(Records from a data collection)

☆ ☆ ☆ ☆

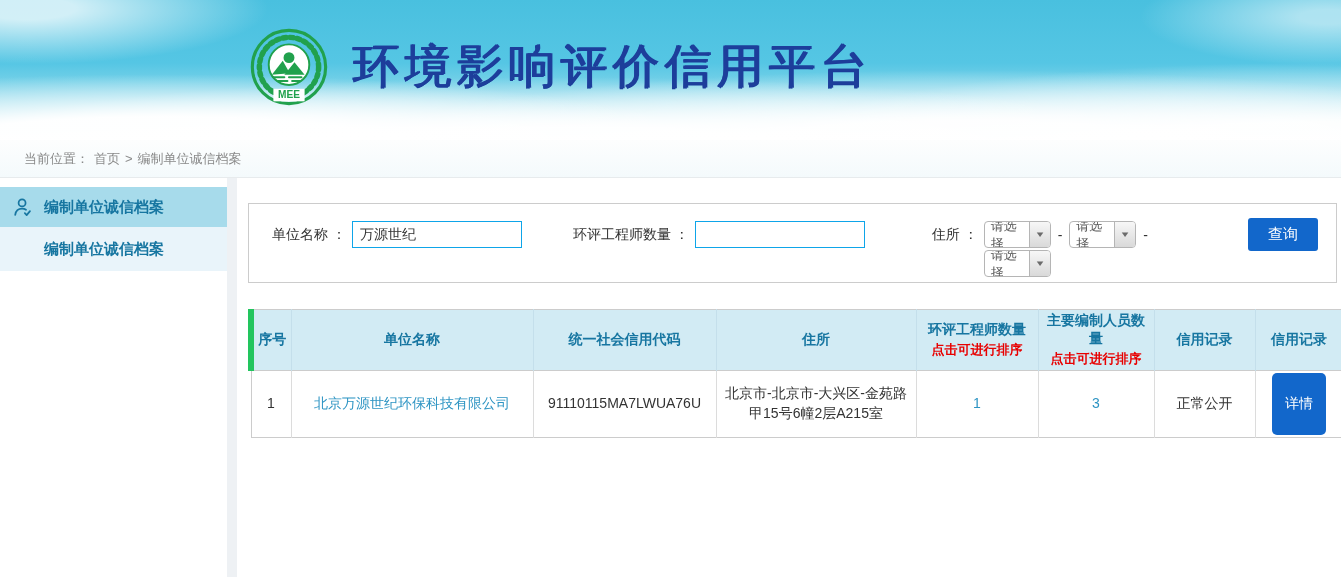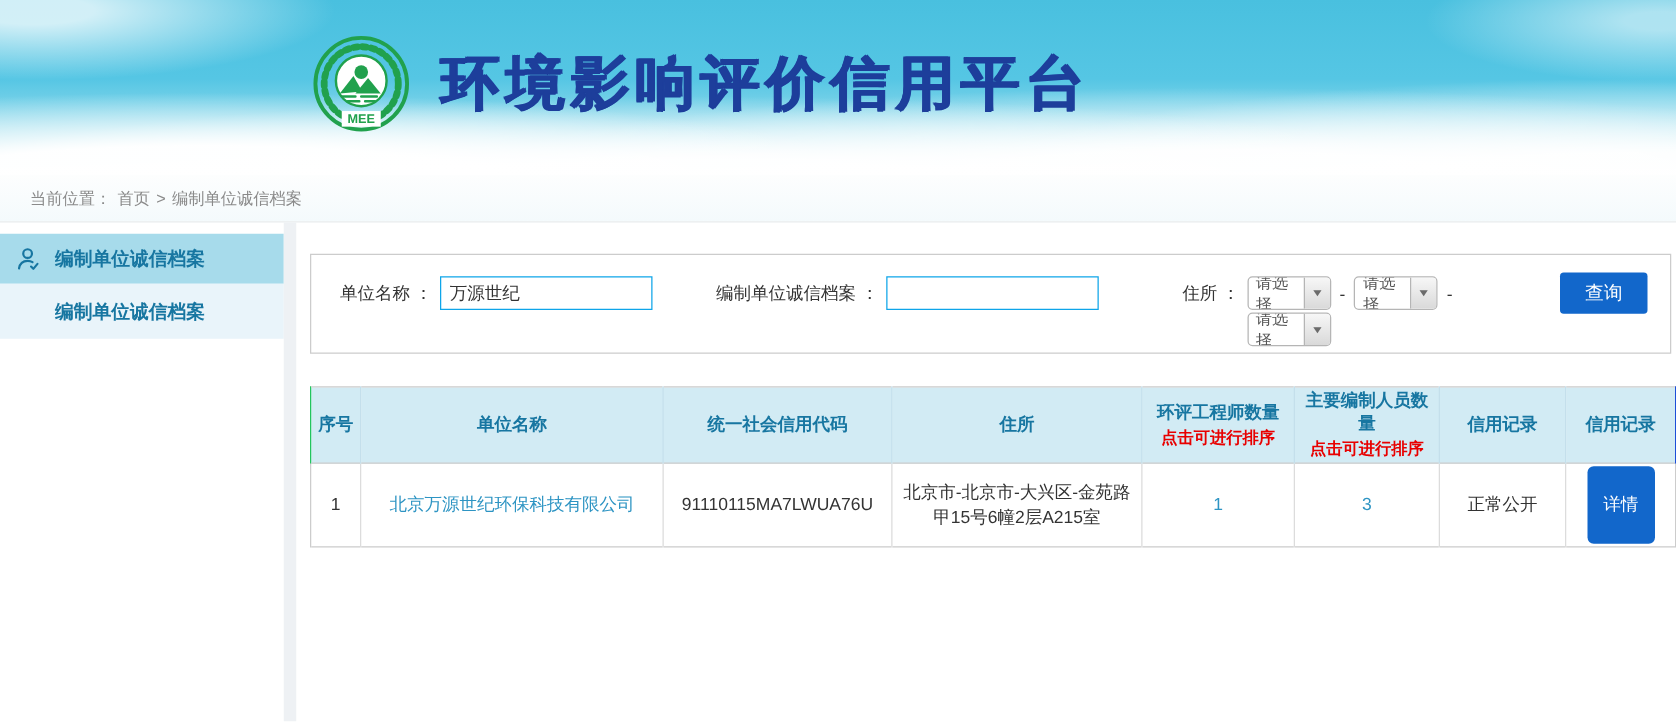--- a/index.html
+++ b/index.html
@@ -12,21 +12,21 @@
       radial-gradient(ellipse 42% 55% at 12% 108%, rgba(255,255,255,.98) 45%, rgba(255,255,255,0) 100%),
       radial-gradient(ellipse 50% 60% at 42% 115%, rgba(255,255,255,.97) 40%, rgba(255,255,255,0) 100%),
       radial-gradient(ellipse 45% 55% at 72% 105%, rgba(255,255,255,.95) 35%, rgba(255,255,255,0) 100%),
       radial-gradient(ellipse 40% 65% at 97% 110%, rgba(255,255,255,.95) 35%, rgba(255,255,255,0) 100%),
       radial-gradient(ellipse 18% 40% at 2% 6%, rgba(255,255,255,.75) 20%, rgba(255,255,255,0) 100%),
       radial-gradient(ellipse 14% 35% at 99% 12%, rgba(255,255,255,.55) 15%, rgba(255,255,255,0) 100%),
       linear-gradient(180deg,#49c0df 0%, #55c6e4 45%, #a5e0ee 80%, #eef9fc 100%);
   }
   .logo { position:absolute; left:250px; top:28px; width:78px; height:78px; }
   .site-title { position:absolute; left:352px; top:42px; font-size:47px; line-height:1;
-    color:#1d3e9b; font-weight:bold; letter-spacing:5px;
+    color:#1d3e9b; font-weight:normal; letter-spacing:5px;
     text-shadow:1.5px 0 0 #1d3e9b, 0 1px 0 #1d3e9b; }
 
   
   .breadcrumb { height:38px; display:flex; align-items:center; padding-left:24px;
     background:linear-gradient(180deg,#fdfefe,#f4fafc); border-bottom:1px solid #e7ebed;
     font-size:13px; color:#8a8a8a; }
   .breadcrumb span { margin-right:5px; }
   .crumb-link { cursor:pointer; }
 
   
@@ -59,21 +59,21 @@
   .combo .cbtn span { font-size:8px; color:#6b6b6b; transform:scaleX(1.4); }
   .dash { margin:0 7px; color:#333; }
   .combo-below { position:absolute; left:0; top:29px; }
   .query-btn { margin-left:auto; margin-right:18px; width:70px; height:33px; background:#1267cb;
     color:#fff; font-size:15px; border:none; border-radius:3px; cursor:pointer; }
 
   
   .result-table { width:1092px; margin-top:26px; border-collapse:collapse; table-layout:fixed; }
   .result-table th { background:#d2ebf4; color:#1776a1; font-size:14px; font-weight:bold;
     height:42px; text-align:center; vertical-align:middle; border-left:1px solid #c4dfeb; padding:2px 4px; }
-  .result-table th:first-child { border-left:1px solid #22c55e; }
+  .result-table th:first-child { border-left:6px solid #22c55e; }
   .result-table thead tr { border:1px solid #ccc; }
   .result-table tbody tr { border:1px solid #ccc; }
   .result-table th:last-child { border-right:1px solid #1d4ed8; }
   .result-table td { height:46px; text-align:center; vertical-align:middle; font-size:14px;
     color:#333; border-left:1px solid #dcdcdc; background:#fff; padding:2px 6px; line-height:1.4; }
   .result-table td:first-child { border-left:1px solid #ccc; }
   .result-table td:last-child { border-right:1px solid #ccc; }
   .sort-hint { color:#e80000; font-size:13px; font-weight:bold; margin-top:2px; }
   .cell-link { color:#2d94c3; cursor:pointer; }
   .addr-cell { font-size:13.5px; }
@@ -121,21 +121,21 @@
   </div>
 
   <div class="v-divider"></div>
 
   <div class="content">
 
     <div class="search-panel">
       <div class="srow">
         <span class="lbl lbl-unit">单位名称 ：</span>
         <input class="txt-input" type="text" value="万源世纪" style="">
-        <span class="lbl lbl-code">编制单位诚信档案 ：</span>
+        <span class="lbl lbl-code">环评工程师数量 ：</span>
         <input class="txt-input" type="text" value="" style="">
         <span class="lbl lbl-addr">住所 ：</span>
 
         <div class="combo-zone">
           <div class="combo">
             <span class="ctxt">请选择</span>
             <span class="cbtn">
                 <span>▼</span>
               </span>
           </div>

☆ ☆ ☆ ☆

*TASK INSTRUCTIONS*
For the word "first", find every line in the data that holds it and copy that line.

*REPLY TO THE TASK*
-  .result-table th:first-child { border-left:1px solid #22c55e; }
+  .result-table th:first-child { border-left:6px solid #22c55e; }
   .result-table td:first-child { border-left:1px solid #ccc; }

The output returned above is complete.